Ganna wins Vuelta time trial as Evenepoel hurts rivals

Ganna wins Vuelta time trial as Evenepoel hurts rivals

Sports

Sepp Kuss did enough to retain the Vuelta a Espana overall lead.

VALLADOLID (Spain) (AFP) – Jumbo's American rider Sepp Kuss did enough to retain the Vuelta a Espana overall lead on a gruelling 25.8km stage 10 individual time trial won by Italy's Filippo Ganna on Tuesday.

Ganna of Ineos completed the course around the city of Valladolid in 27min 39sec, although exhausted mountain specialist Kuss still leads the overall standings by 26 seconds from Spaniard Marc Soler.

Belgian Quick-Step rider and defending champion Remco Evenepoel raced in his time-trial world champion rainbow jersey and was 16sec slower than Ganna in second on the day.

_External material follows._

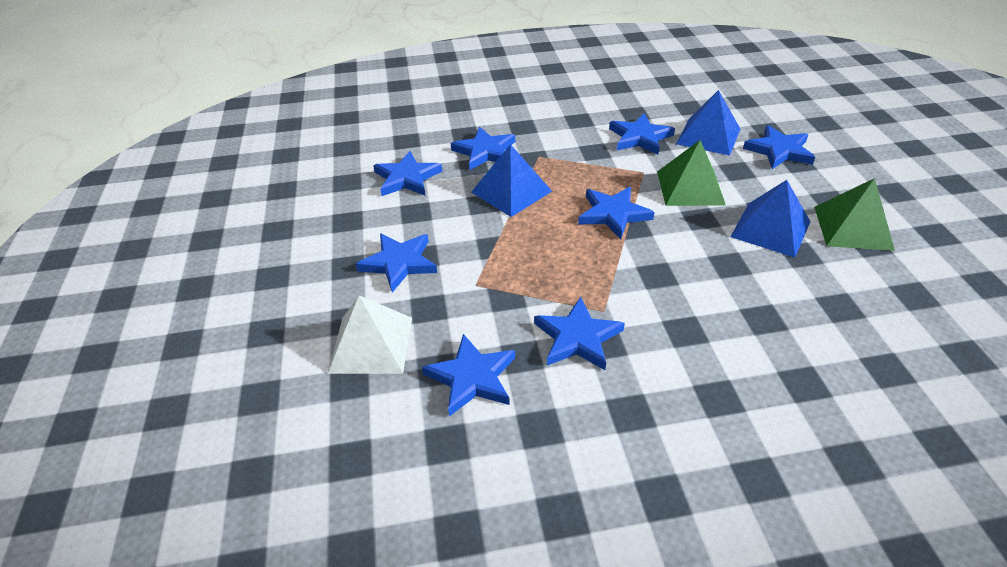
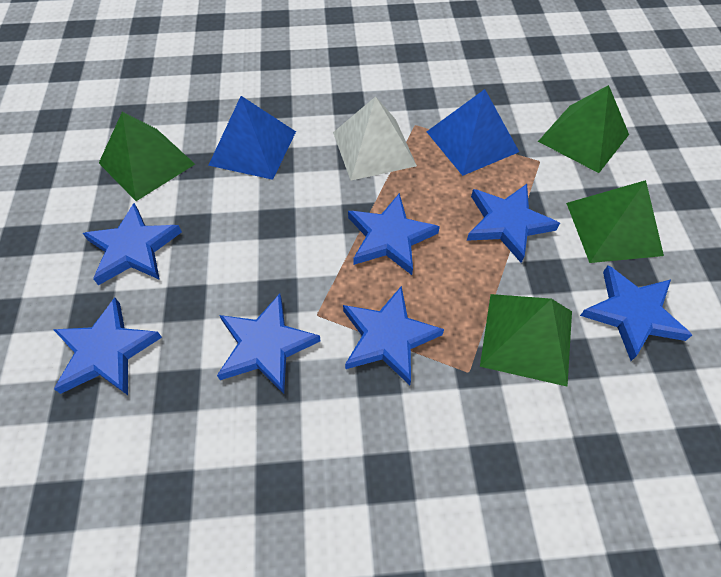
blue pyramid: [471,144,552,217] [676,90,740,156] [730,180,811,258] = 3 -> [208,96,296,180] [427,89,519,176] = 2
blue star: [356,233,437,293] [373,151,442,196] [422,334,515,417] [451,127,515,170] [534,297,625,370] [578,187,655,239] [609,113,675,155] [743,125,815,169] = 8 -> [53,298,162,395] [83,203,182,285] [217,294,321,394] [343,286,444,385] [348,193,440,275] [467,184,560,263] [580,265,692,361] = 7
green pyramid: [657,140,726,206] [814,178,895,251] = 2 -> [99,112,195,201] [480,294,572,387] [538,85,629,173] [566,180,664,263] = 4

He is now third overall at 1min 09sec and crucially extended his lead over Primoz Roglic to 27sec and Jonas Vingegaard by over a minute.

"It's great to be here on such a lovely day and win another stage after I also won at the Giro," said Italian Ganna.

"Let's see what else we can do. I'm here to help 'G' (Geraint Thomas)."

Evenepoel beat Ganna to the world title in Glasgow last month but explained he suffered a blip here.

"I think it's pretty good. Knowing that I didn’t have the best TT legs today," said the Belgian.

"We have to be happy with the general classification gaps that I took today and coming quite closer to Sepp who actually did a super good TT. So hats off to him."

Kuss is riding as Jumbo's third man, complicating tactics for Evenepoel as he faces a triple challenge to his title from the Dutch team.

As provisional leader the slender Kuss, who is by no means a time trial specialist, was delighted to retain his lead after embarking as the final rider in the individual run.

"I started last so it's the first time nobody has overtaken me in a time trial," he jested. "It was something different for sure, a new challenge for me," he said.

Roglic is in fourth and was all smiles as he warmed down after the race, while French rookie Lenny Martinez remains fifth and is expected to do well in the mountains ahead.

Wednesday's stage 11 from Lerma to La Laguna Negra ends with what should be a hotly contested 6.5km climb to the finish.